Endosser la souffrance de l’autre
Plus de 70 ans de paix sur le sol français et européen ont certainement amidonné nos raisons de vivre et d’espérer. Celles-ci se sont beaucoup rétrécies, se limitant aux préoccupations de nos egos ou de nos intérêts nationaux. Nos vies spirituelles aussi se sont étriquées et habituées à réciter des credo hors-sol, déconnectés de la vie du monde, sauf pour la maudire quand elle s’émancipe de nos tables de la loi. Ce faisant, on nie la foi en l’Esprit de Pentecôte : “Le vent souffle où il veut : tu entends sa voix, mais tu ne sais ni d’où il vient ni où il va.” À force de surplomber le monde pour dénoncer ses errements, de vanter et défendre des normes morales contournables également par nous, nous ne discernons plus l’Esprit à l’œuvre chez beaucoup de nos contemporains : dans leur empathie pour des femmes violées et contraintes d’avorter, pour des personnes englouties dans une souffrance abyssale et suppliant de mourir, pour des victimes de l’oppression, de la guerre et des persécutions… Ces hommes et ces femmes-là témoignent d’un manque qui nous creuse cruellement : l’empathie, c’est-à-dire non pas la capacité de pleurer par élan de sympathie ou d’admiration, mais savoir endosser la souffrance de l’autre. Pouvoir la porter sur son dos, comme une croix. Et puis, agir par un pur sentiment d’humanité.
Le signe de la liberté spirituelle
“Tout ce qui n’est pas manifestement impossible est possible. Il faut seulement s’appliquer et faire preuve de détermination” expliquait Nicholas Winton, décédé en 2015 à l’âge de 106 ans. Étant agnostique, il avait subordonné son action à l’éthique, non à une religion. Il n’empêche ! Son témoignage est une formidable leçon d’empathie. Une interpellation pour nous maintenant : et toi que fais-tu, si par malheur, on traque, on persécute, on tue devant ta porte ?

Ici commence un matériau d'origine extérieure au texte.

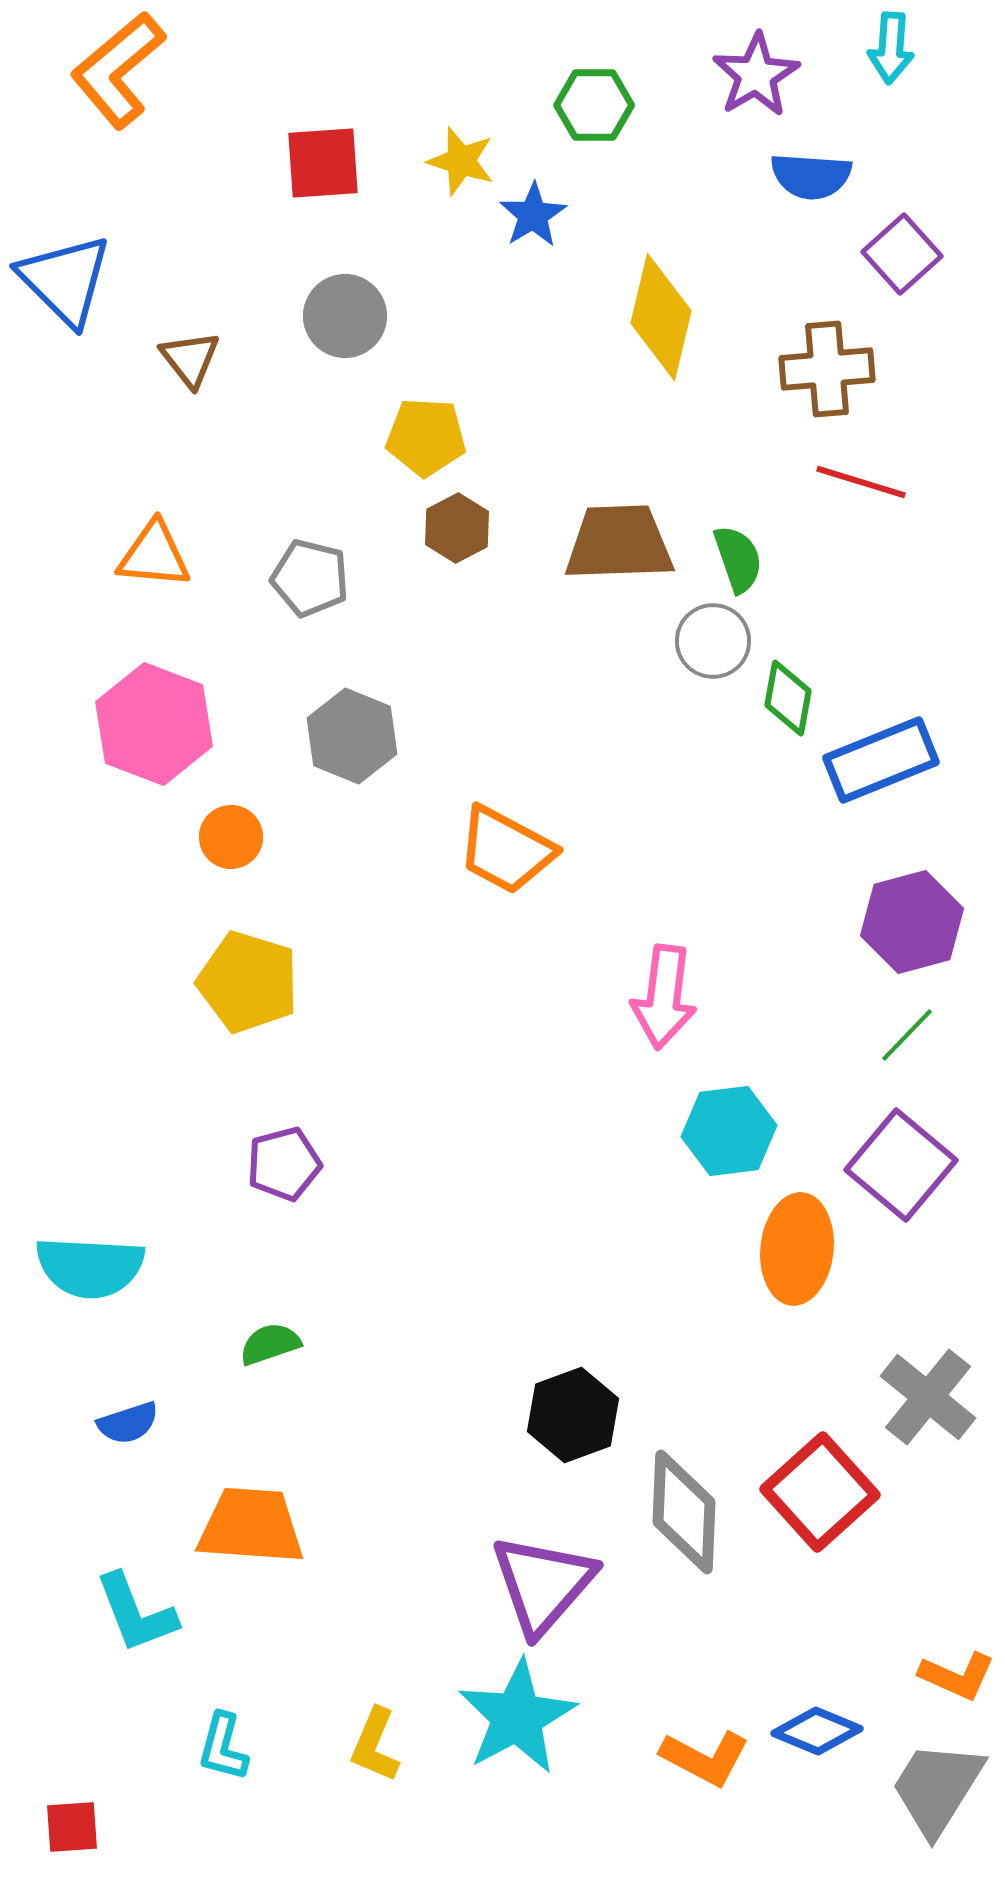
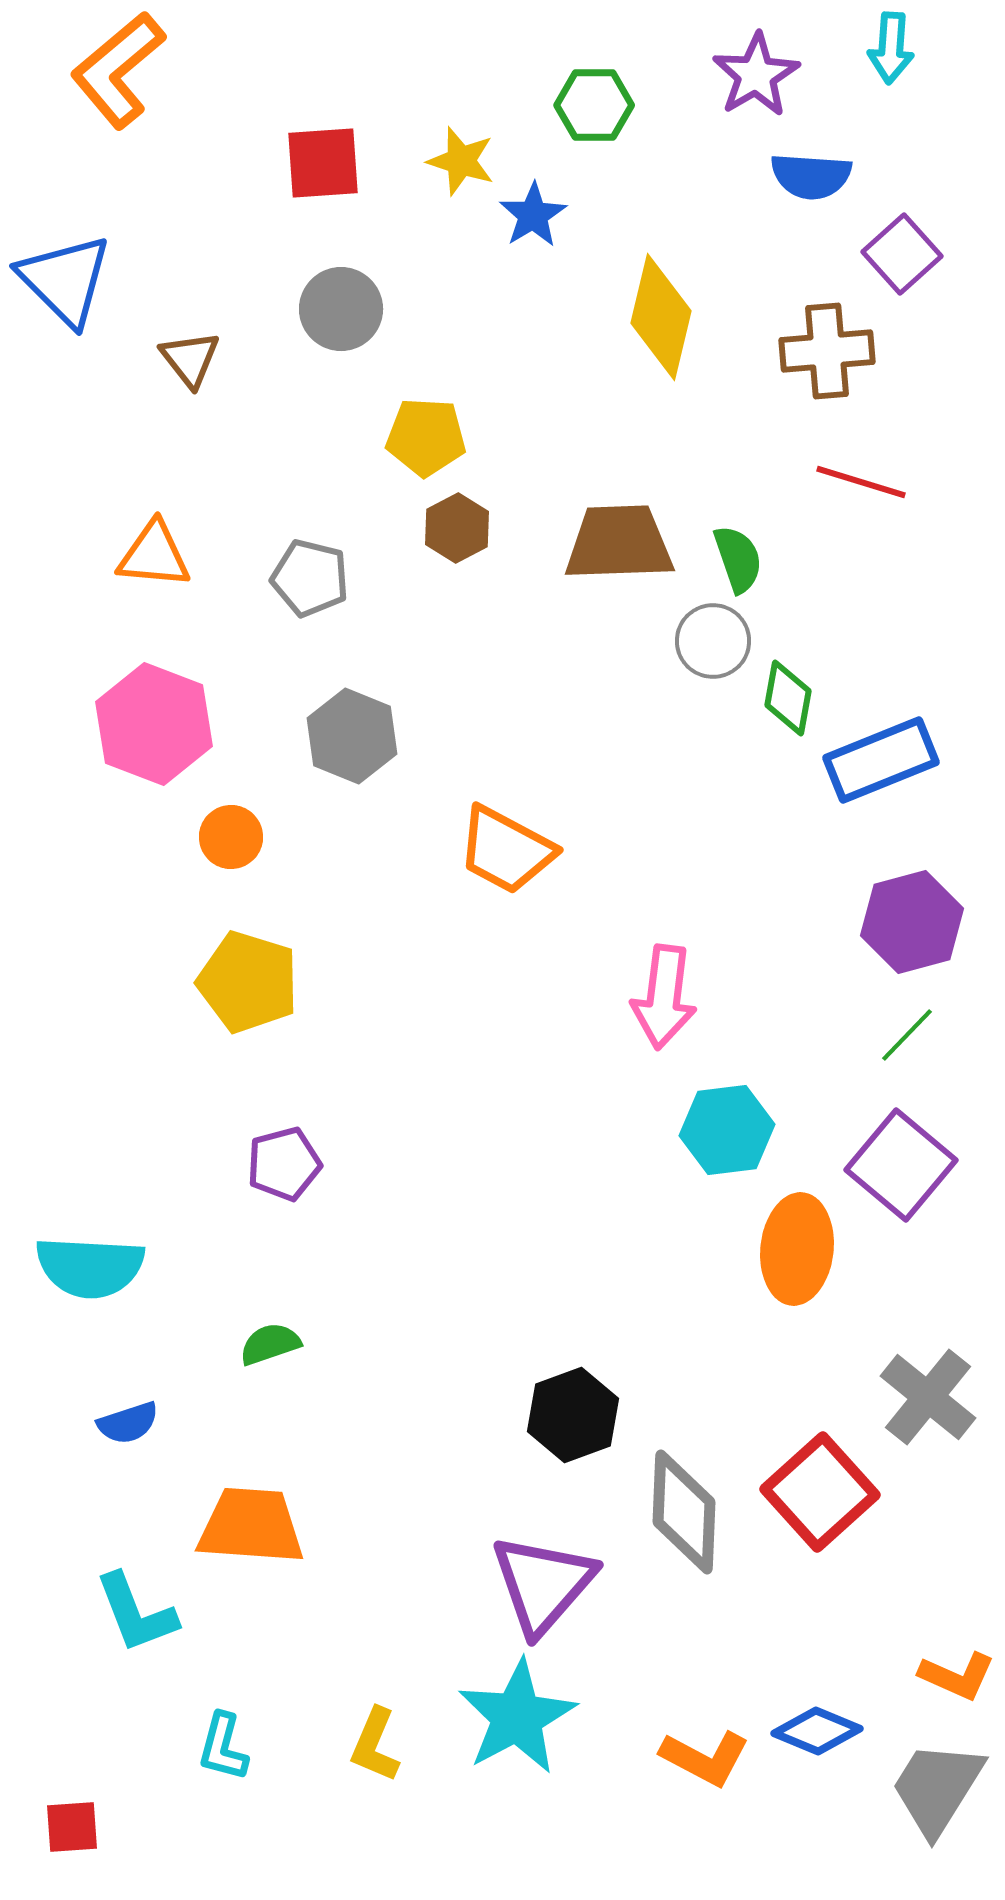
gray circle at (345, 316): moved 4 px left, 7 px up
brown cross at (827, 369): moved 18 px up
cyan hexagon at (729, 1131): moved 2 px left, 1 px up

Pour un chrétien, l’empathie est, je crois, le signe paroxystique de sa liberté spirituelle. Cette liberté radicale est une réponse à celle du Christ se donnant par amour. Pas par esprit de sacrifice. Mais par amour de Dieu et de l’humanité. Pas pour sauver une morale, une tradition ou un temple. Mais pour sauver l’homme contre lui-même. En lui montrant, aux heures les plus fatidiques, jusqu’où un homme, une femme, conscient d’être enfant de Dieu, peut aller pour le libérer de ses chaînes et de ses clous.